You can generally assume that you have static HI and LO always available to you. In physical systems these are just the logic power supply rails.
 

hp1729

Joined Nov 23, 2015
2,304
View attachment 96168
I have been given this circuit, which I'm supposed to represent with only AND, OR and XOR gates. I've written this as my truth table for the circuit:

IN0 | IN1 | OUT
----------------
0 | 0 | 1
0 | 1 | 0
1 | 0 | 0
1 | 1 | 1

However this would give an NXOR gate, which I'm not allowed to use. I'm thinking I might have messed the truth table up, but I can't see where.
Your truth table looks right. On the decoder if the IN0 input is "0" the "0" output is high. If the IN0 input is "1" the "1" output is high. The Select line routes the chosen line to the output.
I think one lesson here is how to get an inverter.
 
Last edited:

sailorjoe

Joined Jun 4, 2013
364
Ogelin, your first post has almost all the information you need. Your truth table is correct and your conclusion of it being a NXOR gate is also correct. The other posters have given you what you need. From your responses it appears to me that you're missing what they're telling you because you believe the given circuit has all the things you need.
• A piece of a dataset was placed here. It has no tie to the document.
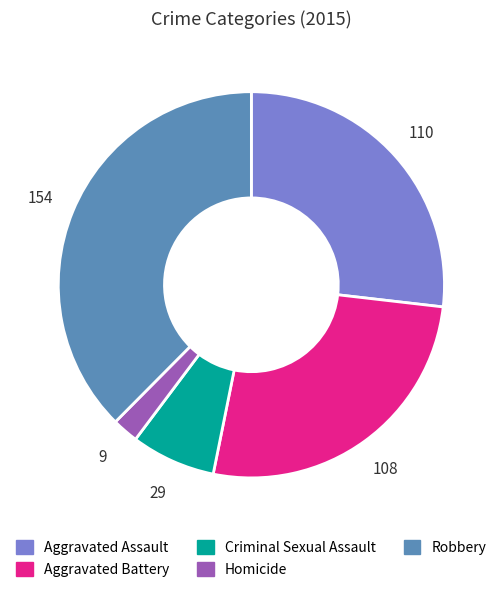

What is the largest slice in the pie chart?

Robbery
But there is something available to you not shown on the diagram, and that is a fixed logic HI and a fixed logic LO. These are like constants you can use any time. In a physical circuit we get a logic HI by connecting a gate input to a high voltage (possibly through a resistor), and we get a logic LO by connecting an input to ground. You're dealing with logic and not with voltages, so you can just create a logic HI where you need it by labeling a gate input as HI or LO.
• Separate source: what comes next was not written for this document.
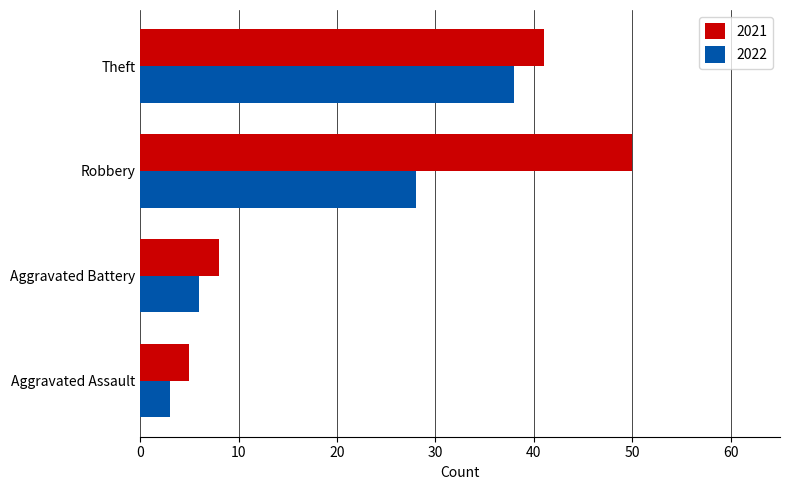

What value does the 2022 series have at Theft?

38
By the way, we generally never connect our logic gate outputs to either HI or LO because that would defeat the purpose of the logic gate, and sometimes fries our circuits.
 

Thread Starter

ogelin

Joined Dec 8, 2015
4
Ogelin, your first post has almost all the information you need. Your truth table is correct and your conclusion of it being a NXOR gate is also correct. The other posters have given you what you need. From your responses it appears to me that you're missing what they're telling you because you believe the given circuit has all the things you need. But there is something available to you not shown on the diagram, and that is a fixed logic HI and a fixed logic LO. These are like constants you can use any time. In a physical circuit we get a logic HI by connecting a gate input to a high voltage (possibly through a resistor), and we get a logic LO by connecting an input to ground. You're dealing with logic and not with voltages, so you can just create a logic HI where you need it by labeling a gate input as HI or LO.

By the way, we generally never connect our logic gate outputs to either HI or LO because that would defeat the purpose of the logic gate, and sometimes fries our circuits.
Thanks! We just haven't talked about fixing inputs as HI or LO in class so I'm not sure if that's the answer the teacher is looking for. However I can see how it makes sense.